Action item: Within the listing that follows, state how many lines include the word "bdea"; write only that number.
= = = = =
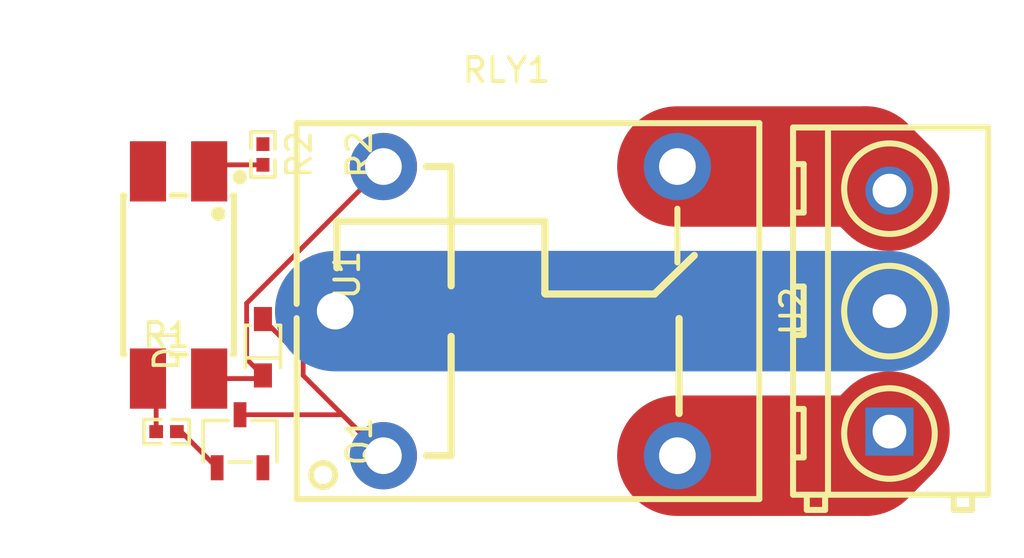
<source format=kicad_pcb>
(kicad_pcb
	(version 20241229)
	(generator "pcbnew")
	(generator_version "9.0")
	(general
		(thickness 1.6)
		(legacy_teardrops no)
	)
	(paper "A4")
	(layers
		(0 "F.Cu" signal)
		(2 "B.Cu" signal)
		(9 "F.Adhes" user "F.Adhesive")
		(11 "B.Adhes" user "B.Adhesive")
		(13 "F.Paste" user)
		(15 "B.Paste" user)
		(5 "F.SilkS" user "F.Silkscreen")
		(7 "B.SilkS" user "B.Silkscreen")
		(1 "F.Mask" user)
		(3 "B.Mask" user)
		(17 "Dwgs.User" user "User.Drawings")
		(19 "Cmts.User" user "User.Comments")
		(21 "Eco1.User" user "User.Eco1")
		(23 "Eco2.User" user "User.Eco2")
		(25 "Edge.Cuts" user)
		(27 "Margin" user)
		(31 "F.CrtYd" user "F.Courtyard")
		(29 "B.CrtYd" user "B.Courtyard")
		(35 "F.Fab" user)
		(33 "B.Fab" user)
		(39 "User.1" user)
		(41 "User.2" user)
		(43 "User.3" user)
		(45 "User.4" user)
		(47 "User.5" user)
		(49 "User.6" user)
		(51 "User.7" user)
		(53 "User.8" user)
		(55 "User.9" user)
	)
	(setup
		(pad_to_mask_clearance 0)
		(allow_soldermask_bridges_in_footprints no)
		(tenting front back)
		(pcbplotparams
			(layerselection 0x00000000_00000000_000010fc_ffffffff)
			(plot_on_all_layers_selection 0x00000000_00000000_00000000_00000000)
			(disableapertmacros no)
			(usegerberextensions no)
			(usegerberattributes yes)
			(usegerberadvancedattributes yes)
			(creategerberjobfile yes)
			(dashed_line_dash_ratio 12.000000)
			(dashed_line_gap_ratio 3.000000)
			(svgprecision 4)
			(plotframeref no)
			(mode 1)
			(useauxorigin no)
			(hpglpennumber 1)
			(hpglpenspeed 20)
			(hpglpendiameter 15.000000)
			(pdf_front_fp_property_popups yes)
			(pdf_back_fp_property_popups yes)
			(pdf_metadata yes)
			(pdf_single_document no)
			(dxfpolygonmode yes)
			(dxfimperialunits yes)
			(dxfusepcbnewfont yes)
			(psnegative no)
			(psa4output no)
			(plot_black_and_white yes)
			(sketchpadsonfab no)
			(plotpadnumbers no)
			(hidednponfab no)
			(sketchdnponfab yes)
			(crossoutdnponfab yes)
			(subtractmaskfromsilk no)
			(outputformat 1)
			(mirror no)
			(drillshape 1)
			(scaleselection 1)
			(outputdirectory "")
		)
	)
	(net 0 "")
	(net 1 "_1")
	(net 2 "control_input-GND")
	(net 3 "line")
	(net 4 "power_5v-GND")
	(net 5 "B")
	(net 6 "terminal_no")
	(net 7 "A")
	(net 8 "VCC")
	(net 9 "terminal_com")
	(net 10 "terminal_nc")
	(net 11 "_3")
	(footprint "Ningbo_Songle_Relay_SRD_05VDC_SL_C:RELAY-TH_SRD-XXVDC-XL-C" (layer "F.Cu") (at 178.1 117))
	(footprint "UNI_ROYAL_0402WGF1001TCE:R0402" (layer "F.Cu") (at 164 122))
	(footprint "UNI_ROYAL_0402WGF1001TCE:R0402" (layer "F.Cu") (at 168 110.5 -90))
	(footprint "GOODWORK_PC817C:OPTO-SMD-4_L4.6-W6.5-P2.54-LS10.3-TL" (layer "F.Cu") (at 164.5 115.5 -90))
	(footprint "DIBO_DB127V_5_08_3P_GN_S:CONN-TH_3P-P5.08_DB127V-5.08-3P-GN-S" (layer "F.Cu") (at 194 117 90))
	(footprint "Changjiang_Electronics_Tech_S8050_J3Y_RANGE_200_350:SOT-23-3_L3.0-W1.7-P0.95-LS2.9-BR" (layer "F.Cu") (at 167.05 122.4 -90))
	(footprint "Changjiang_Electronics_Tech_1N4148WS:SOD-323_L1.8-W1.3-LS2.5-RD" (layer "F.Cu") (at 168 118.5 90))
	(segment
		(start 166.04 110.93)
		(end 165.77 111.2)
		(width 0.2)
		(layer "F.Cu")
		(net 1)
		(uuid "5aa757d6-e084-42a9-84a0-7aa94fbaf4f2")
	)
	(segment
		(start 168 110.93)
		(end 166.04 110.93)
		(width 0.2)
		(layer "F.Cu")
		(net 1)
		(uuid "da01bb36-bf7c-4b52-9989-a944cd2f7945")
	)
	(segment
		(start 164.6 122)
		(end 166.1 123.5)
		(width 0.2)
		(layer "F.Cu")
		(net 5)
		(uuid "4017f6b9-dbb1-44c3-969f-39cd98d646ea")
	)
	(segment
		(start 164.43 122)
		(end 164.6 122)
		(width 0.2)
		(layer "F.Cu")
		(net 5)
		(uuid "53063445-589a-4da0-bbc7-5e2424b57991")
	)
	(segment
		(start 185.2 123)
		(end 193 123)
		(width 5)
		(layer "F.Cu")
		(net 6)
		(uuid "3180fc43-3216-4e8c-a438-fc7e77677ae3")
	)
	(segment
		(start 193 123)
		(end 194 122)
		(width 5)
		(layer "F.Cu")
		(net 6)
		(uuid "d7dcdb56-0ca6-4984-834b-9ed3170b37f9")
	)
	(segment
		(start 168 117.33)
		(end 169.67 119)
		(width 0.2)
		(layer "F.Cu")
		(net 7)
		(uuid "080a558c-f721-45d6-8fb8-fc1efa76ba5b")
	)
	(segment
		(start 167.05 121.3)
		(end 171.3 121.3)
		(width 0.2)
		(layer "F.Cu")
		(net 7)
		(uuid "8a039f39-70d7-4e4d-903e-ffab6d396603")
	)
	(segment
		(start 169.67 119)
		(end 169.67 119.67)
		(width 0.2)
		(layer "F.Cu")
		(net 7)
		(uuid "9256d217-8977-46a6-a60d-01f2f01fc3b8")
	)
	(segment
		(start 169.67 119.67)
		(end 173 123)
		(width 0.2)
		(layer "F.Cu")
		(net 7)
		(uuid "a9f29bdb-c224-4f45-aff3-1f86335893c6")
	)
	(segment
		(start 171.3 121.3)
		(end 173 123)
		(width 0.2)
		(layer "F.Cu")
		(net 7)
		(uuid "e5a03f7a-3c9f-4632-941f-cad308ba70ad")
	)
	(segment
		(start 167.87 119.8)
		(end 168 119.67)
		(width 0.2)
		(layer "F.Cu")
		(net 8)
		(uuid "14e88867-5b3c-4d08-a5b8-0e99ff2775ee")
	)
	(segment
		(start 167.324 118.994)
		(end 167.324 116.676)
		(width 0.2)
		(layer "F.Cu")
		(net 8)
		(uuid "16c8cfa3-0d89-44c1-9823-abdabcee0b6d")
	)
	(segment
		(start 165.77 119.8)
		(end 167.87 119.8)
		(width 0.2)
		(layer "F.Cu")
		(net 8)
		(uuid "1dbd80c0-e509-4cfe-bdea-5b6bb4cf06eb")
	)
	(segment
		(start 167.324 116.676)
		(end 173 111)
		(width 0.2)
		(layer "F.Cu")
		(net 8)
		(uuid "73d2ab33-cb8c-452d-98ee-afef4e210796")
	)
	(segment
		(start 168 119.67)
		(end 167.324 118.994)
		(width 0.2)
		(layer "F.Cu")
		(net 8)
		(uuid "f2bb7b8c-5536-49ad-8e9b-363eb10067a3")
	)
	(segment
		(start 171 117)
		(end 194 117)
		(width 5)
		(layer "B.Cu")
		(net 9)
		(uuid "33327eed-033d-497b-b002-147ec88bcad6")
	)
	(segment
		(start 193 111)
		(end 194 112)
		(width 5)
		(layer "F.Cu")
		(net 10)
		(uuid "ccd94a7b-18a0-4ed3-81a5-f078e8ca782c")
	)
	(segment
		(start 185.2 111)
		(end 193 111)
		(width 5)
		(layer "F.Cu")
		(net 10)
		(uuid "f96cd911-650c-4dbc-b5d4-c5b5e41d473b")
	)
	(segment
		(start 163.57 120.14)
		(end 163.23 119.8)
		(width 0.2)
		(layer "F.Cu")
		(net 11)
		(uuid "8b5a905f-731a-43e9-bd6e-0c93eb557f54")
	)
	(segment
		(start 163.57 122)
		(end 163.57 120.14)
		(width 0.2)
		(layer "F.Cu")
		(net 11)
		(uuid "95df4909-7ed2-40c5-be88-dcb2bcc5db98")
	)
	(group ""
		(uuid "b32583de-7909-44c7-9d58-bcd0ead5039a")
		(members "080a558c-f721-45d6-8fb8-fc1efa76ba5b" "14e88867-5b3c-4d08-a5b8-0e99ff2775ee"
			"16c8cfa3-0d89-44c1-9823-abdabcee0b6d" "1dbd80c0-e509-4cfe-bdea-5b6bb4cf06eb"
			"1ef74ec3-3014-4153-9de6-d89e4642524b" "21ec9a7b-4edc-4b59-a795-31b44642524b"
			"3180fc43-3216-4e8c-a438-fc7e77677ae3" "33327eed-033d-497b-b002-147ec88bcad6"
			"4017f6b9-dbb1-44c3-969f-39cd98d646ea" "53063445-589a-4da0-bbc7-5e2424b57991"
			"58221b23-b559-4711-af53-14324642524b" "5aa757d6-e084-42a9-84a0-7aa94fbaf4f2"
			"73d2ab33-cb8c-452d-98ee-afef4e210796" "8a039f39-70d7-4e4d-903e-ffab6d396603"
			"8b5a905f-731a-43e9-bd6e-0c93eb557f54" "8bfc9d05-6266-42e9-b43c-eb234642524b"
			"9256d217-8977-46a6-a60d-01f2f01fc3b8" "95df4909-7ed2-40c5-be88-dcb2bcc5db98"
			"97640232-ae00-488b-a76d-8eec4642524b" "a9f29bdb-c224-4f45-aff3-1f86335893c6"
			"b60192eb-83a5-440f-9ec2-6dc24642524b" "b6bac9bb-adc4-48b0-8442-cdf04642524b"
			"ccd94a7b-18a0-4ed3-81a5-f078e8ca782c" "d7dcdb56-0ca6-4984-834b-9ed3170b37f9"
			"da01bb36-bf7c-4b52-9989-a944cd2f7945" "e5a03f7a-3c9f-4632-941f-cad308ba70ad"
			"f2bb7b8c-5536-49ad-8e9b-363eb10067a3" "f96cd911-650c-4dbc-b5d4-c5b5e41d473b"
		)
	)
	(embedded_fonts no)
)

</source>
= = = = =
Result of this task: 2